* _THE RECORDS_:
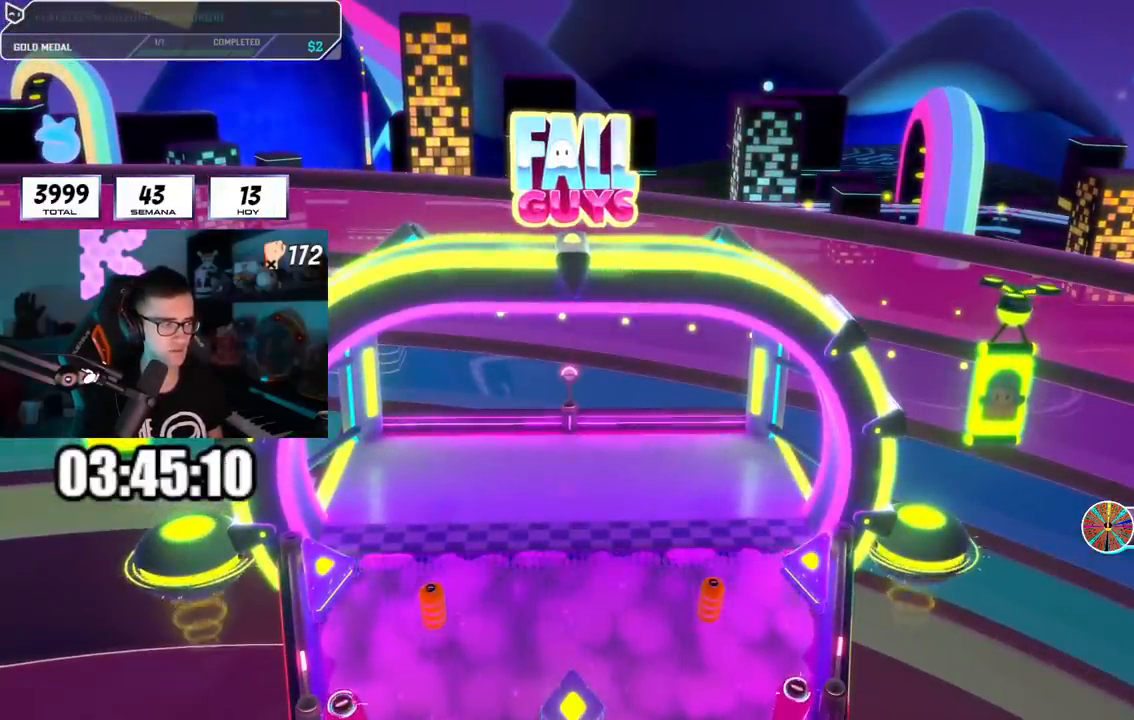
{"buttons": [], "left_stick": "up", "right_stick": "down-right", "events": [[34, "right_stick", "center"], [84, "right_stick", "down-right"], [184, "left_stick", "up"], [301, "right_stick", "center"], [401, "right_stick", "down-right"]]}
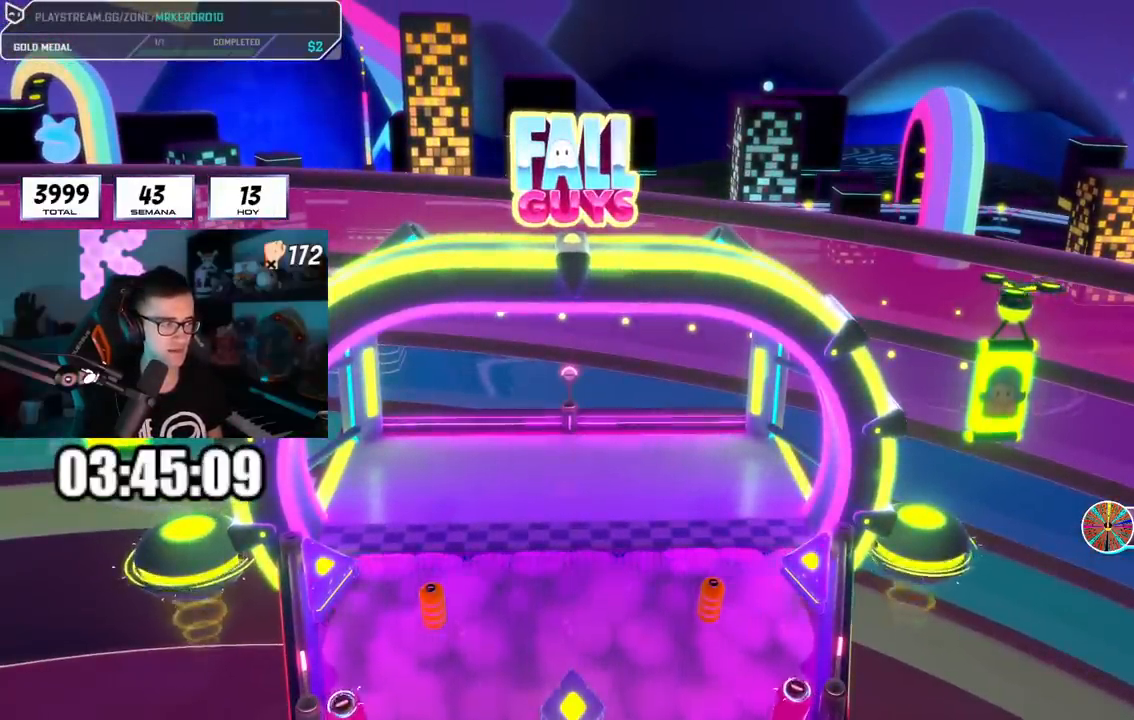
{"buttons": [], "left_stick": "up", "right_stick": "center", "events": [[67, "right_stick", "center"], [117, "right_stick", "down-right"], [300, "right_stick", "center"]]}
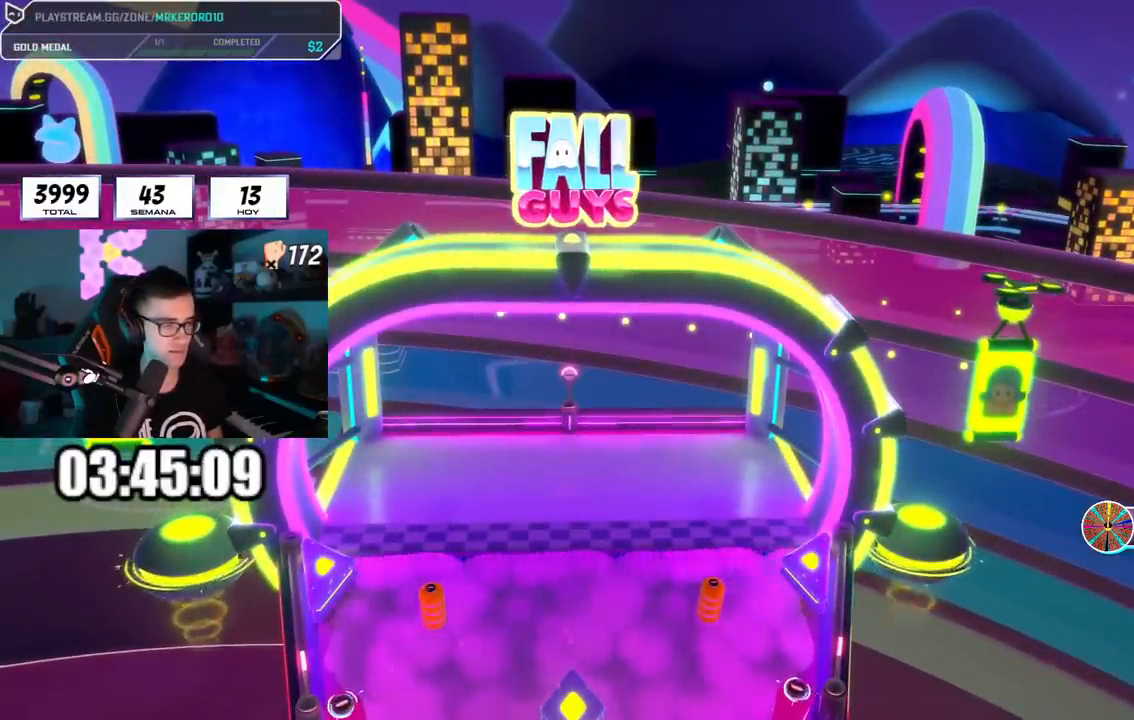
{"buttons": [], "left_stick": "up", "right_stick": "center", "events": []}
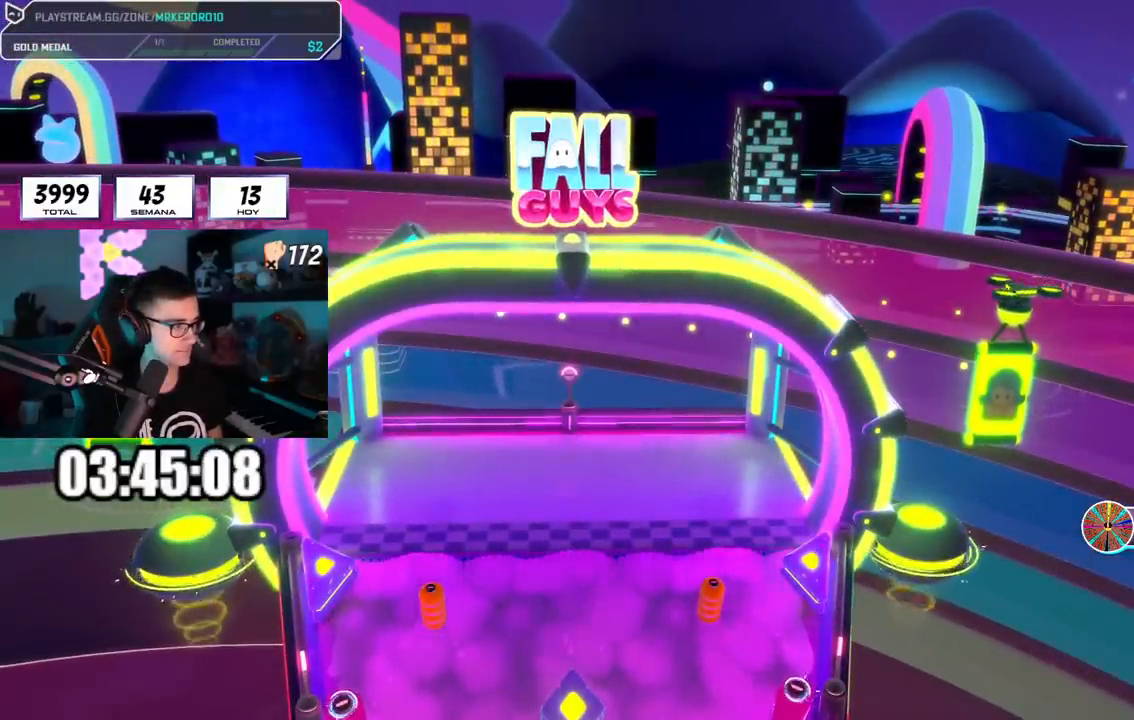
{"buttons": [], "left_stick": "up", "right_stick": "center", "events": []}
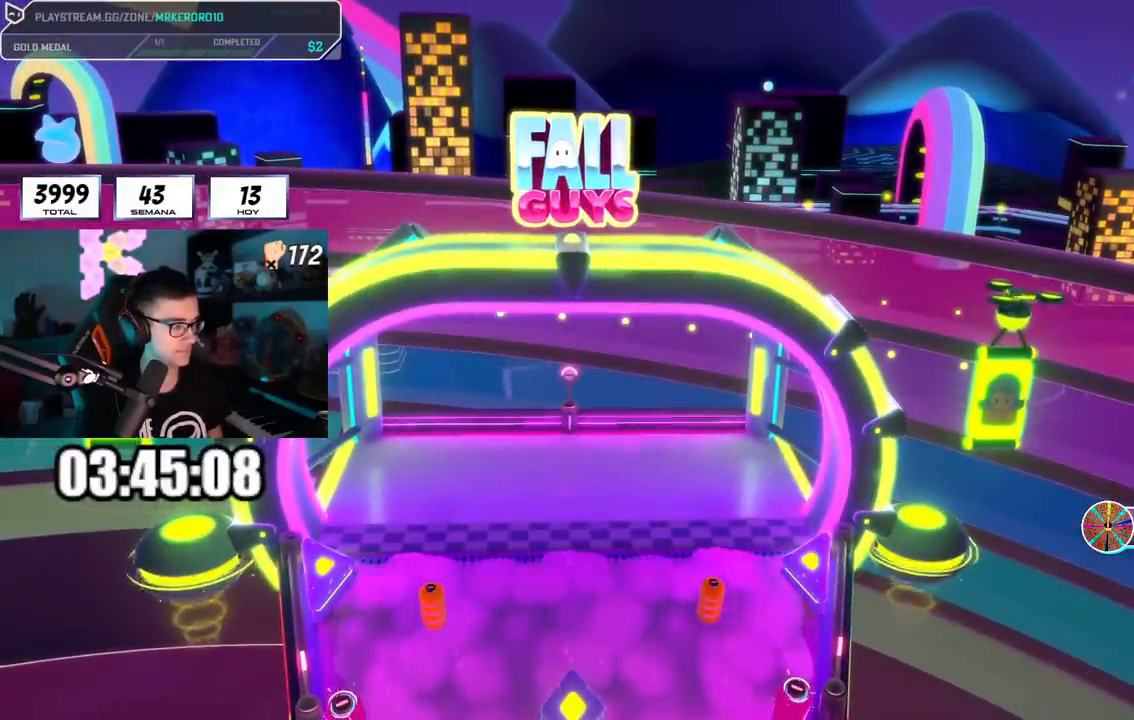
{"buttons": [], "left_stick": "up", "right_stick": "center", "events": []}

* _YOUR OBJECTIVE_: Retype the entries above word for word, minus any images.

* _ANSWER BOX_:
{"buttons": [], "left_stick": "up", "right_stick": "down-right", "events": [[34, "right_stick", "center"], [84, "right_stick", "down-right"], [184, "left_stick", "up"], [301, "right_stick", "center"], [401, "right_stick", "down-right"]]}
{"buttons": [], "left_stick": "up", "right_stick": "center", "events": [[67, "right_stick", "center"], [117, "right_stick", "down-right"], [300, "right_stick", "center"]]}
{"buttons": [], "left_stick": "up", "right_stick": "center", "events": []}
{"buttons": [], "left_stick": "up", "right_stick": "center", "events": []}
{"buttons": [], "left_stick": "up", "right_stick": "center", "events": []}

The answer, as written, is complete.